Exercise objective: Set down each entry as it stands. Skip the pictures.

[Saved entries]
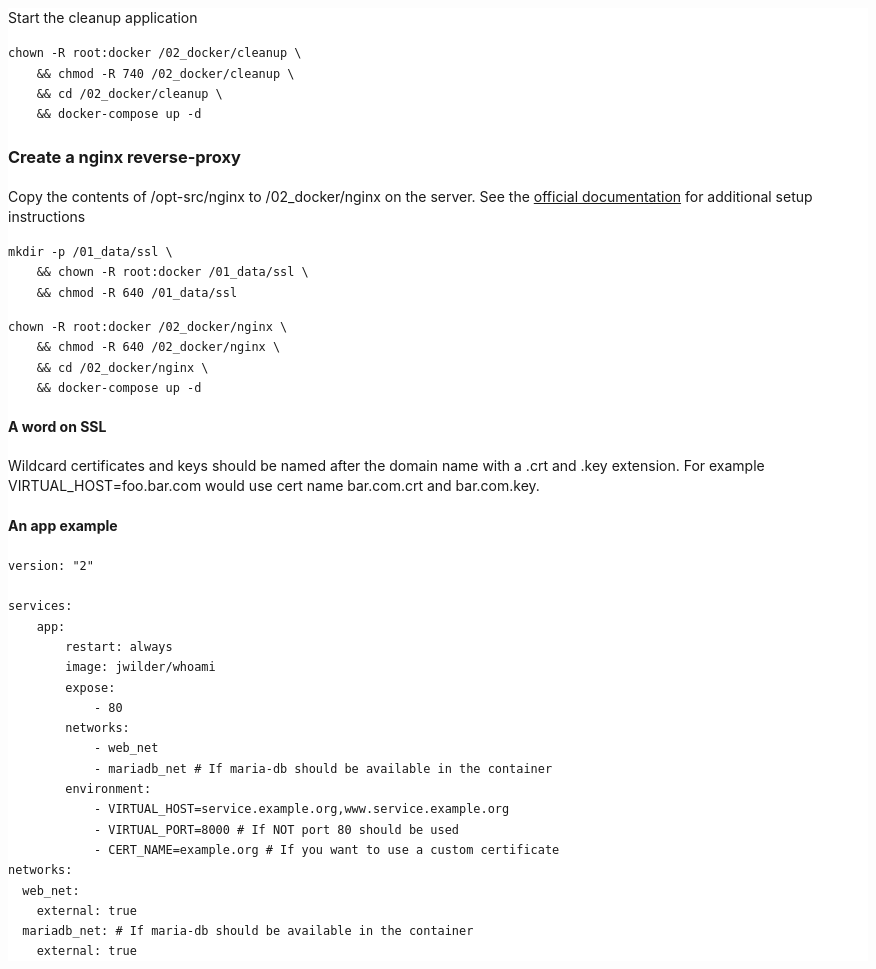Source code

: Start the cleanup application
```
chown -R root:docker /02_docker/cleanup \
    && chmod -R 740 /02_docker/cleanup \
    && cd /02_docker/cleanup \
    && docker-compose up -d
```

### Create a nginx reverse-proxy
Copy the contents of /opt-src/nginx to /02_docker/nginx on the server.
See the [official documentation](https://hub.docker.com/r/jwilder/nginx-proxy) for additional setup instructions 

```
mkdir -p /01_data/ssl \
    && chown -R root:docker /01_data/ssl \
    && chmod -R 640 /01_data/ssl
```

```
chown -R root:docker /02_docker/nginx \
    && chmod -R 640 /02_docker/nginx \
    && cd /02_docker/nginx \
    && docker-compose up -d
```

#### A word on SSL
Wildcard certificates and keys should be named after the domain name with a .crt and .key extension. 
For example VIRTUAL_HOST=foo.bar.com would use cert name bar.com.crt and bar.com.key.

#### An app example

```
version: "2"

services:
    app:
        restart: always
        image: jwilder/whoami
        expose:
            - 80
        networks:
            - web_net
            - mariadb_net # If maria-db should be available in the container
        environment:
            - VIRTUAL_HOST=service.example.org,www.service.example.org
            - VIRTUAL_PORT=8000 # If NOT port 80 should be used
            - CERT_NAME=example.org # If you want to use a custom certificate
networks:
  web_net:
    external: true
  mariadb_net: # If maria-db should be available in the container
    external: true
```
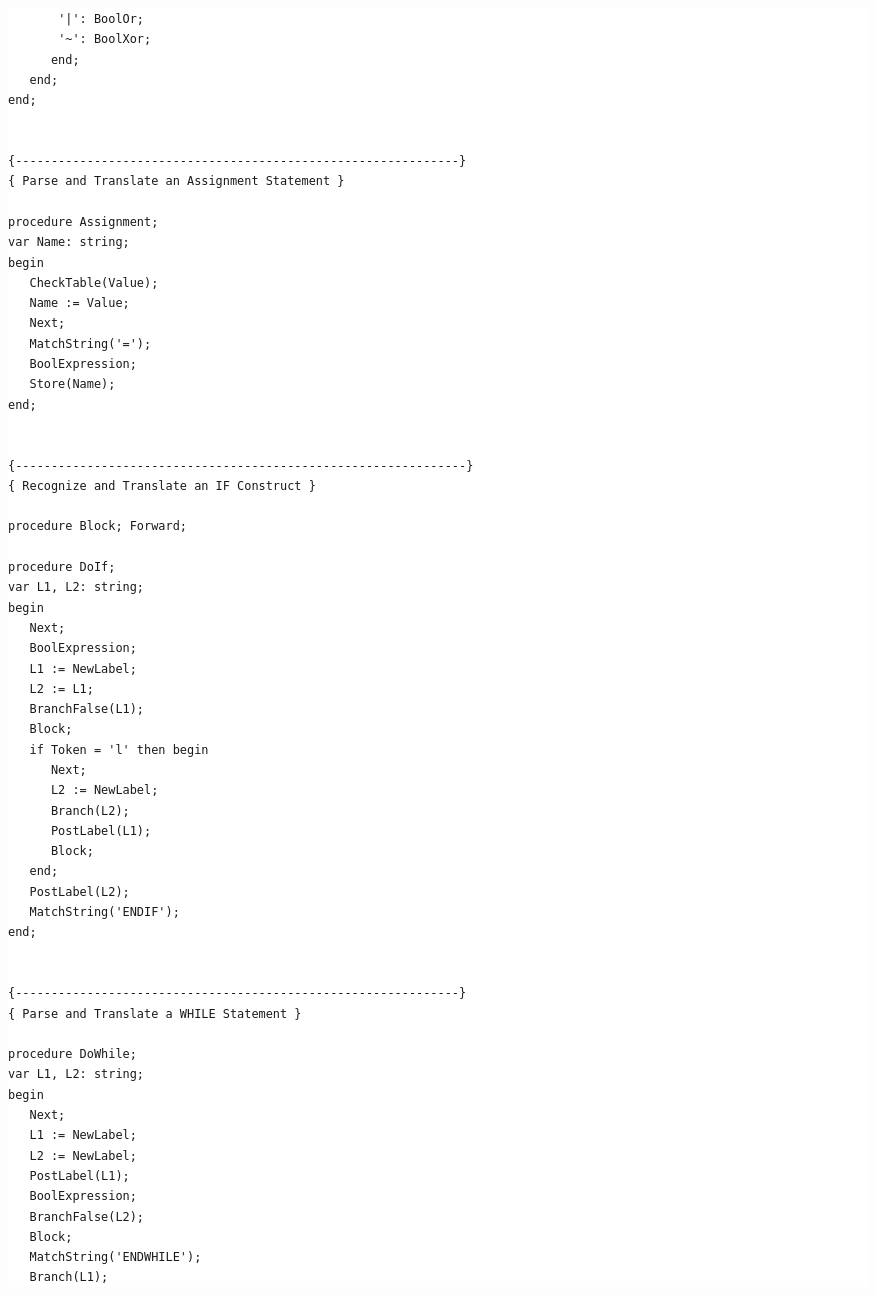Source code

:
 ```delphi
       '|': BoolOr;
       '~': BoolXor;
      end;
   end;
end;


{--------------------------------------------------------------}
{ Parse and Translate an Assignment Statement }

procedure Assignment;
var Name: string;
begin
   CheckTable(Value);
   Name := Value;
   Next;
   MatchString('=');
   BoolExpression;
   Store(Name);
end;


{---------------------------------------------------------------}
{ Recognize and Translate an IF Construct }

procedure Block; Forward;

procedure DoIf;
var L1, L2: string;
begin
   Next;
   BoolExpression;
   L1 := NewLabel;
   L2 := L1;
   BranchFalse(L1);
   Block;
   if Token = 'l' then begin
      Next;
      L2 := NewLabel;
      Branch(L2);
      PostLabel(L1);
      Block;
   end;
   PostLabel(L2);
   MatchString('ENDIF');
end;


{--------------------------------------------------------------}
{ Parse and Translate a WHILE Statement }

procedure DoWhile;
var L1, L2: string;
begin
   Next;
   L1 := NewLabel;
   L2 := NewLabel;
   PostLabel(L1);
   BoolExpression;
   BranchFalse(L2);
   Block;
   MatchString('ENDWHILE');
   Branch(L1);
```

Answer section:
Source code

: Start the cleanup application
```
chown -R root:docker /02_docker/cleanup \
    && chmod -R 740 /02_docker/cleanup \
    && cd /02_docker/cleanup \
    && docker-compose up -d
```

### Create a nginx reverse-proxy
Copy the contents of /opt-src/nginx to /02_docker/nginx on the server.
See the [official documentation](https://hub.docker.com/r/jwilder/nginx-proxy) for additional setup instructions 

```
mkdir -p /01_data/ssl \
    && chown -R root:docker /01_data/ssl \
    && chmod -R 640 /01_data/ssl
```

```
chown -R root:docker /02_docker/nginx \
    && chmod -R 640 /02_docker/nginx \
    && cd /02_docker/nginx \
    && docker-compose up -d
```

#### A word on SSL
Wildcard certificates and keys should be named after the domain name with a .crt and .key extension. 
For example VIRTUAL_HOST=foo.bar.com would use cert name bar.com.crt and bar.com.key.

#### An app example

```
version: "2"

services:
    app:
        restart: always
        image: jwilder/whoami
        expose:
            - 80
        networks:
            - web_net
            - mariadb_net # If maria-db should be available in the container
        environment:
            - VIRTUAL_HOST=service.example.org,www.service.example.org
            - VIRTUAL_PORT=8000 # If NOT port 80 should be used
            - CERT_NAME=example.org # If you want to use a custom certificate
networks:
  web_net:
    external: true
  mariadb_net: # If maria-db should be available in the container
    external: true
```
Source code

:
 ```delphi
       '|': BoolOr;
       '~': BoolXor;
      end;
   end;
end;


{--------------------------------------------------------------}
{ Parse and Translate an Assignment Statement }

procedure Assignment;
var Name: string;
begin
   CheckTable(Value);
   Name := Value;
   Next;
   MatchString('=');
   BoolExpression;
   Store(Name);
end;


{---------------------------------------------------------------}
{ Recognize and Translate an IF Construct }

procedure Block; Forward;

procedure DoIf;
var L1, L2: string;
begin
   Next;
   BoolExpression;
   L1 := NewLabel;
   L2 := L1;
   BranchFalse(L1);
   Block;
   if Token = 'l' then begin
      Next;
      L2 := NewLabel;
      Branch(L2);
      PostLabel(L1);
      Block;
   end;
   PostLabel(L2);
   MatchString('ENDIF');
end;


{--------------------------------------------------------------}
{ Parse and Translate a WHILE Statement }

procedure DoWhile;
var L1, L2: string;
begin
   Next;
   L1 := NewLabel;
   L2 := NewLabel;
   PostLabel(L1);
   BoolExpression;
   BranchFalse(L2);
   Block;
   MatchString('ENDWHILE');
   Branch(L1);
```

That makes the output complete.